I’m not paying attention to the puddles on the floor, I’m not stopping to look at my reflection in a mirror, I’m playing for the gameplay (or story, whichever drew me most to that game in particular). When I customized my current PC, I chose the titan x pascal which at the time was the latest Nvidia had to offer, and today because of ray tracing being shoved into everything, my PC struggles to play games it absolutely should be capable of running.
I don’t need every little smidgen on the screen to look photo-realistic; for God’s sake there are games on steam designed to look like PS2 (PS1?) games and they look AWESOME. Boomer shooters are specifically designed to look akin to the original doom.
I’d be tempted to buy a new graphics card (if it wasn’t priced as much as a brand new PC) but what’s the point? In four or five years they’ll come up with a new gimmick that these current graphics cards won’t be able to handle. Maybe they’ll come up with mustache rustling physics, or realistic crap on the floor your character could stumble from stepping on requiring a graphics card that can render all that floor-based junk.
Ray tracing is such a nonsense new development that’s broken what my graphics card can deal with.
I think it’s cool but also really stupid the way it cannot be used in the high end titles without insane hardware, and it seems like it’s another one of those things that will be forever out of reach while also not being implemented into simpler games where it might actually work without destroying frame rates.
Honestly the way they bake in lighting now is fine though, like I cannot justify this tech if it costs this much resources to render.

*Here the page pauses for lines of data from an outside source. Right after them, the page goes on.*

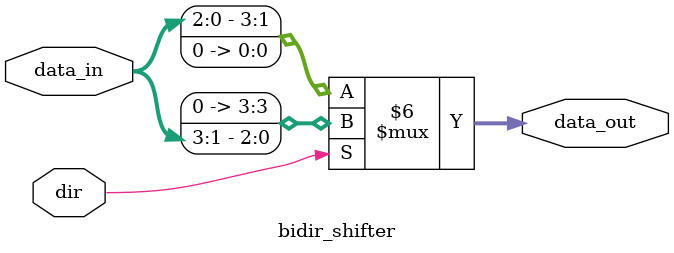
<source format=v>
module bidir_shifter (
    input  wire [3:0] data_in,
    input  wire       dir,       // 0 = left, 1 = right
    output reg  [3:0] data_out
);

always @(*) begin
    if (dir == 1'b0)
        data_out = data_in << 1;   // logical left shift
    else
        data_out = data_in >> 1;   // logical right shift
end

endmodule

</source>
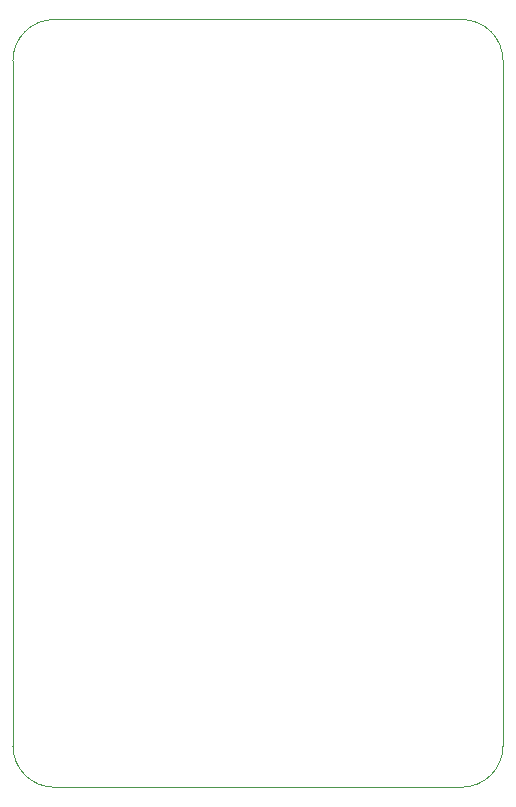
<source format=gm1>
G04 #@! TF.GenerationSoftware,KiCad,Pcbnew,(6.0.7-1)-1*
G04 #@! TF.CreationDate,2022-10-15T14:15:15+02:00*
G04 #@! TF.ProjectId,PicoWeather,5069636f-5765-4617-9468-65722e6b6963,rev?*
G04 #@! TF.SameCoordinates,Original*
G04 #@! TF.FileFunction,Profile,NP*
%FSLAX46Y46*%
G04 Gerber Fmt 4.6, Leading zero omitted, Abs format (unit mm)*
G04 Created by KiCad (PCBNEW (6.0.7-1)-1) date 2022-10-15 14:15:15*
%MOMM*%
%LPD*%
G01*
G04 APERTURE LIST*
G04 #@! TA.AperFunction,Profile*
%ADD10C,0.100000*%
G04 #@! TD*
G04 APERTURE END LIST*
D10*
X96500000Y-115000000D02*
G75*
G03*
X100000000Y-111500000I0J3500000D01*
G01*
X100000000Y-53500000D02*
X100000000Y-111500000D01*
X58500000Y-111500000D02*
G75*
G03*
X62000000Y-115000000I3500000J0D01*
G01*
X62000000Y-50000000D02*
G75*
G03*
X58500000Y-53500000I0J-3500000D01*
G01*
X58500000Y-111500000D02*
X58500000Y-53500000D01*
X62000000Y-115000000D02*
X96500000Y-115000000D01*
X62000000Y-50000000D02*
X96500000Y-50000000D01*
X100000000Y-53500000D02*
G75*
G03*
X96500000Y-50000000I-3500000J0D01*
G01*
M02*

</source>
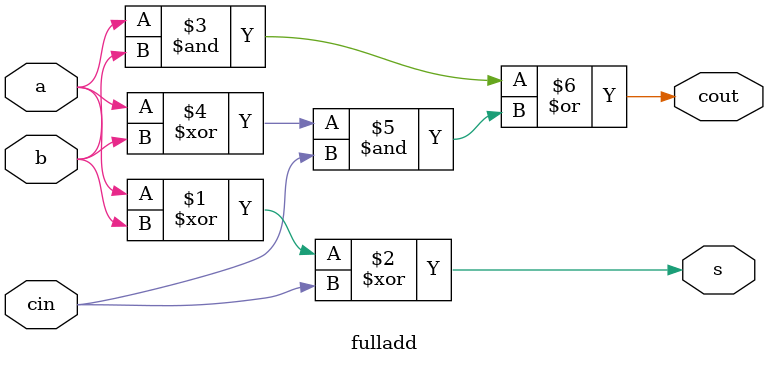
<source format=v>
module fulladd(a,b,cin,s,cout);
input a,b,cin;
output s,cout;
assign s=a^b^cin;
assign cout=(a&b)|(a^b)&cin;
endmodule
</source>
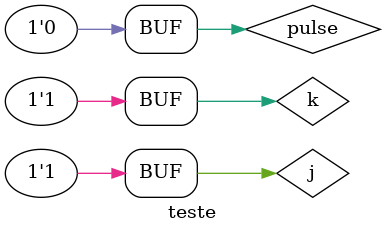
<source format=v>

`include "jkff.v"

module teste;
	wire a, b, c, d, e;
	wire anot, bnot, cnot, dnot, enot; //saidas com valores indeterminados. Nao sei o motivo
	wire an, bn, cn, dn, en;
	wire x, y, w, z;
	reg j, k;
	reg  pulse;

	initial begin
		  j = 1; k = 0;
		 pulse = 1;
	end

	jkff JKFFe (e, enot, j, k, pulse );
	jkff JKFFd (d, dnot, j, k, e );
	jkff JKFFc (c, cnot, j, k, d );
	jkff JKFFb (b, cnot, j, k, c );
	jkff JKFFa (a, cnot, j, k, b );
	not ( an, a );
	not ( bn, b );
	not ( cn, c );
	not ( dn, d );
	not ( en, e );
	
	initial begin
		$monitor ( "%d || %b %b %b %b %b", $time, an, bn, cn, dn, en );
		#1 pulse = 0; j=1; k=1;
		#1 pulse = 1;
		#1 pulse = 0;
		#1 pulse = 1;
		#1 pulse = 0;
		#1 pulse = 1;
		#1 pulse = 0;
		#1 pulse = 1;
		#1 pulse = 0;
		#1 pulse = 1;
		#1 pulse = 0;
		#1 pulse = 1;
		#1 pulse = 0;
		#1 pulse = 1;
		#1 pulse = 0;
		#1 pulse = 1;
		#1 pulse = 0;
		#1 pulse = 1;
		#1 pulse = 0;
		#1 pulse = 1;
		#1 pulse = 0;
		#1 pulse = 1;
		#1 pulse = 0;
		#1 pulse = 1;
		#1 pulse = 0;
		#1 pulse = 1;
		#1 pulse = 0;
		#1 pulse = 1;
		#1 pulse = 0;
		#1 pulse = 1;
		#1 pulse = 0;
		#1 pulse = 1;
		#1 pulse = 0;
		#1 pulse = 1;
		#1 pulse = 0;
		#1 pulse = 1;
		#1 pulse = 0;
		#1 pulse = 1;
		#1 pulse = 0;
		#1 pulse = 1;
		#1 pulse = 0;
		#1 pulse = 1;
		#1 pulse = 0;
		#1 pulse = 1;
		#1 pulse = 0;
		#1 pulse = 1;
		#1 pulse = 0;
		#1 pulse = 1;
		#1 pulse = 0;
		#1 pulse = 1;
		#1 pulse = 0;
		#1 pulse = 1;
		#1 pulse = 0;
		#1 pulse = 1;
		#1 pulse = 0;
		#1 pulse = 1;
		#1 pulse = 0;
		#1 pulse = 1;
		#1 pulse = 0;
		#1 pulse = 1;
		#1 pulse = 0;
		#1 pulse = 1;
		#1 pulse = 0;
	end
endmodule

</source>
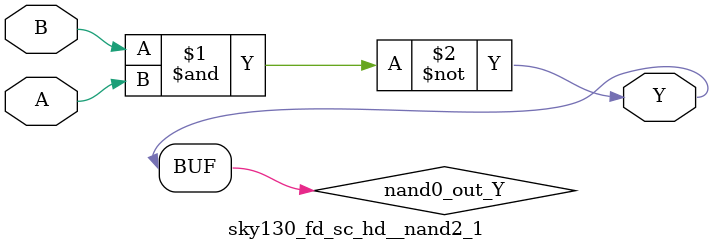
<source format=v>
/*
 * Copyright 2020 The SkyWater PDK Authors
 *
 * Licensed under the Apache License, Version 2.0 (the "License");
 * you may not use this file except in compliance with the License.
 * You may obtain a copy of the License at
 *
 *     https://www.apache.org/licenses/LICENSE-2.0
 *
 * Unless required by applicable law or agreed to in writing, software
 * distributed under the License is distributed on an "AS IS" BASIS,
 * WITHOUT WARRANTIES OR CONDITIONS OF ANY KIND, either express or implied.
 * See the License for the specific language governing permissions and
 * limitations under the License.
 *
 * SPDX-License-Identifier: Apache-2.0
*/


`ifndef SKY130_FD_SC_HD__NAND2_1_FUNCTIONAL_V
`define SKY130_FD_SC_HD__NAND2_1_FUNCTIONAL_V

/**
 * nand2: 2-input NAND.
 *
 * Verilog simulation functional model.
 */

`timescale 1ns / 1ps
`default_nettype none

`celldefine
module sky130_fd_sc_hd__nand2_1 (
    Y,
    A,
    B
);

    // Module ports
    output Y;
    input  A;
    input  B;

    // Local signals
    wire nand0_out_Y;

    //   Name   Output       Other arguments
    nand nand0 (nand0_out_Y, B, A           );
    buf  buf0  (Y          , nand0_out_Y    );

endmodule
`endcelldefine

`default_nettype wire
`endif  // SKY130_FD_SC_HD__NAND2_1_FUNCTIONAL_V

</source>
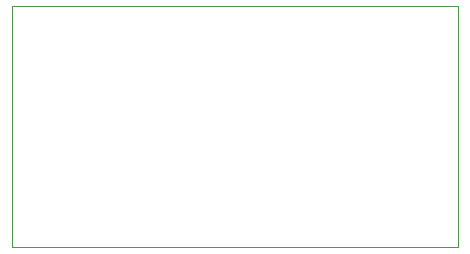
<source format=gbr>
%TF.GenerationSoftware,KiCad,Pcbnew,7.0.8*%
%TF.CreationDate,2023-10-14T12:30:27+02:00*%
%TF.ProjectId,RotorflightF7,526f746f-7266-46c6-9967-687446372e6b,rev?*%
%TF.SameCoordinates,Original*%
%TF.FileFunction,Profile,NP*%
%FSLAX46Y46*%
G04 Gerber Fmt 4.6, Leading zero omitted, Abs format (unit mm)*
G04 Created by KiCad (PCBNEW 7.0.8) date 2023-10-14 12:30:27*
%MOMM*%
%LPD*%
G01*
G04 APERTURE LIST*
%TA.AperFunction,Profile*%
%ADD10C,0.100000*%
%TD*%
G04 APERTURE END LIST*
D10*
X98690000Y-38530000D02*
X136490000Y-38530000D01*
X136490000Y-58930000D01*
X98690000Y-58930000D01*
X98690000Y-38530000D01*
M02*

</source>
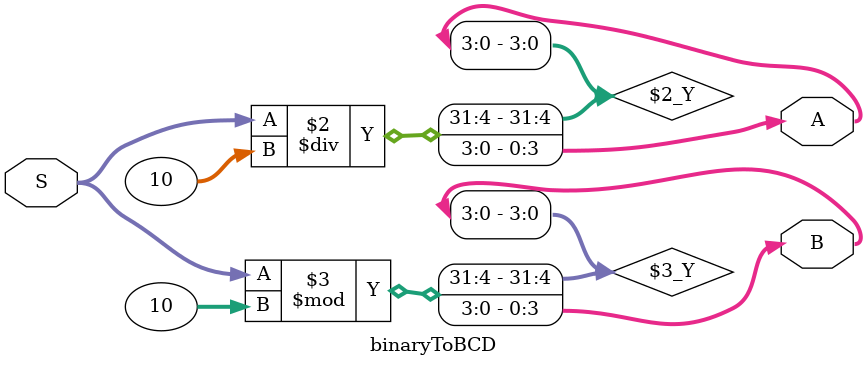
<source format=v>
module binaryToBCD(S, A, B);
	input [0:4] S;
	output reg [0:3] A;
	output reg [0:3] B;
	
	always @(S)
	begin
		A = S / 10;
		B = S % 10;
	end
	
endmodule 
</source>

Ray tracing looks great when done right, especially when combined with properly calibrated HDR. Gran Turismo 7s replays, photos and out of gameplay scences (and gameplay if you have a PS5 Pro) look incredible thanks to the ray tracing and HDR implementation. On a normal PS5 when you transition to gameplay, you can definitely notice the graphical hit with Ray tracing off, even though it still looks great without it.
Ratchet and Clank Rift Apart is another great ray tracing implementation.
You can’t really do a “ray tracing mod”, true ray traced global illumination requires a whole change in the rendering pipeline. The mods are not really going to be able to do this well, so reflections het turned up to the max to compensate. I also dislike the overdone reflections and everything being super shiny with tonnes of visual effects everywhere, I think it’s a poor/cheap stylistic choice, but ray tracing is a lot more than that when implemented properly. I’m waiting for a naughty dog game to utilise the technology, I think that will look amazing.
You lost me at calling dark souls beautiful haha. Ngl, even dark souls 3 looks kinda trash for the time it released. You know how you remember shitty graphics better than they were because you played it as a kid? DS1 looks like how i remember PS2 graphics lmao.
I also never had a visibility issue with good lighting in games. No more than i do in real life i suppose.
I honestly do like more high fidelity graphics, but don’t care much about realism. The newest nintendo games as well as the latest God of War games are all beautiful even though they take on widely different art styles.
Realistic graphic mods can suck my dick tho’. That shit just looks like shit from ass 100% of the time and i can’t imagine someone actually playing with these mods besides putting them on to show your friends how cool it looks like before uninstallling it again.
You lost me at calling dark souls beautiful haha. Ngl, even dark souls 3 looks kinda trash for the time it released. You know how you remember shitty graphics better than they were because you played it as a kid? DS1 looks like how i remember PS2 graphics lmao.
Not going to argue because it’s subjective and all, but I replay Dark Souls 1 at least once a year, so it’s definitely not just memory. I don’t find it pretty because of the graphical fidelity, which granted is on the low end for a PS3 game but mostly for the framing and good use of vistas. For example, Anor Londo’s models are fairly low poly and the textures are simple, but I appreciate how the game forces you to look at it through flattering angles.

DS3 doesn’t really do much like that due to the level structure (except for Anor Londo again lol), and DS2 is just kinda fugly, but I don’t really like either of those games.